[Start of Attachment]
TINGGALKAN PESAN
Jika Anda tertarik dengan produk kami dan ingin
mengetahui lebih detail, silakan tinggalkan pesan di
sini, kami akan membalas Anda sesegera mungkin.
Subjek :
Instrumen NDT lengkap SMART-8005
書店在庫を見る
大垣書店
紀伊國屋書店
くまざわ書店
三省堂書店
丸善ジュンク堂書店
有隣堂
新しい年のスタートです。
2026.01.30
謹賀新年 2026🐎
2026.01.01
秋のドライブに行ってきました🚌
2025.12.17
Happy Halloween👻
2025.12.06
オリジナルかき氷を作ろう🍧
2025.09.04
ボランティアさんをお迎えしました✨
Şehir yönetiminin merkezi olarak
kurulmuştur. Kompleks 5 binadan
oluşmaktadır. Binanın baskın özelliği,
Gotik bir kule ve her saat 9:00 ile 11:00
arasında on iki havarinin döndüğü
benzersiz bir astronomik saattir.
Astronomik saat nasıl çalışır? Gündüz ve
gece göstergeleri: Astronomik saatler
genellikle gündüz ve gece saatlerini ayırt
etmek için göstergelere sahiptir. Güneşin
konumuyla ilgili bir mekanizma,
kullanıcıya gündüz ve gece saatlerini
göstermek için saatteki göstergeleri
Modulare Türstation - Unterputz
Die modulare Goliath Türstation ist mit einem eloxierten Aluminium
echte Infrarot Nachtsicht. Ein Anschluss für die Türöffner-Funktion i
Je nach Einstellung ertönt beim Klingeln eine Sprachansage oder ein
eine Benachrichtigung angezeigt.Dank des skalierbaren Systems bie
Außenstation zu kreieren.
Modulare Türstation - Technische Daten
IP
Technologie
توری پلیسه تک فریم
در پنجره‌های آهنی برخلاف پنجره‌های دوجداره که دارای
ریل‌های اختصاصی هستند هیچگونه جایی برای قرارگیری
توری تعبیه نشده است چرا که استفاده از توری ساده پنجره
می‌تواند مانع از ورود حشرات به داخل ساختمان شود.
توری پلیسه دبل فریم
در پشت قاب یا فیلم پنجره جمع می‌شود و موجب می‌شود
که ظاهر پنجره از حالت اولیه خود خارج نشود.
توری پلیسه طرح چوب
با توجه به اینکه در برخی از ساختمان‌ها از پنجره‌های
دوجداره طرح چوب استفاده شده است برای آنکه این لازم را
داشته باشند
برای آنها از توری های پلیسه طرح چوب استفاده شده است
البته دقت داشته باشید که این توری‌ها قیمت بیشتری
[End of Attachment]
What is needed is a word-for-word copy of all the material.

TINGGALKAN PESAN
Jika Anda tertarik dengan produk kami dan ingin
mengetahui lebih detail, silakan tinggalkan pesan di
sini, kami akan membalas Anda sesegera mungkin.
Subjek :
Instrumen NDT lengkap SMART-8005
書店在庫を見る
大垣書店
紀伊國屋書店
くまざわ書店
三省堂書店
丸善ジュンク堂書店
有隣堂
新しい年のスタートです。
2026.01.30
謹賀新年 2026🐎
2026.01.01
秋のドライブに行ってきました🚌
2025.12.17
Happy Halloween👻
2025.12.06
オリジナルかき氷を作ろう🍧
2025.09.04
ボランティアさんをお迎えしました✨
Şehir yönetiminin merkezi olarak
kurulmuştur. Kompleks 5 binadan
oluşmaktadır. Binanın baskın özelliği,
Gotik bir kule ve her saat 9:00 ile 11:00
arasında on iki havarinin döndüğü
benzersiz bir astronomik saattir.
Astronomik saat nasıl çalışır? Gündüz ve
gece göstergeleri: Astronomik saatler
genellikle gündüz ve gece saatlerini ayırt
etmek için göstergelere sahiptir. Güneşin
konumuyla ilgili bir mekanizma,
kullanıcıya gündüz ve gece saatlerini
göstermek için saatteki göstergeleri
Modulare Türstation - Unterputz
Die modulare Goliath Türstation ist mit einem eloxierten Aluminium
echte Infrarot Nachtsicht. Ein Anschluss für die Türöffner-Funktion i
Je nach Einstellung ertönt beim Klingeln eine Sprachansage oder ein
eine Benachrichtigung angezeigt.Dank des skalierbaren Systems bie
Außenstation zu kreieren.
Modulare Türstation - Technische Daten
IP
Technologie
توری پلیسه تک فریم
در پنجره‌های آهنی برخلاف پنجره‌های دوجداره که دارای
ریل‌های اختصاصی هستند هیچگونه جایی برای قرارگیری
توری تعبیه نشده است چرا که استفاده از توری ساده پنجره
می‌تواند مانع از ورود حشرات به داخل ساختمان شود.
توری پلیسه دبل فریم
در پشت قاب یا فیلم پنجره جمع می‌شود و موجب می‌شود
که ظاهر پنجره از حالت اولیه خود خارج نشود.
توری پلیسه طرح چوب
با توجه به اینکه در برخی از ساختمان‌ها از پنجره‌های
دوجداره طرح چوب استفاده شده است برای آنکه این لازم را
داشته باشند
برای آنها از توری های پلیسه طرح چوب استفاده شده است
البته دقت داشته باشید که این توری‌ها قیمت بیشتری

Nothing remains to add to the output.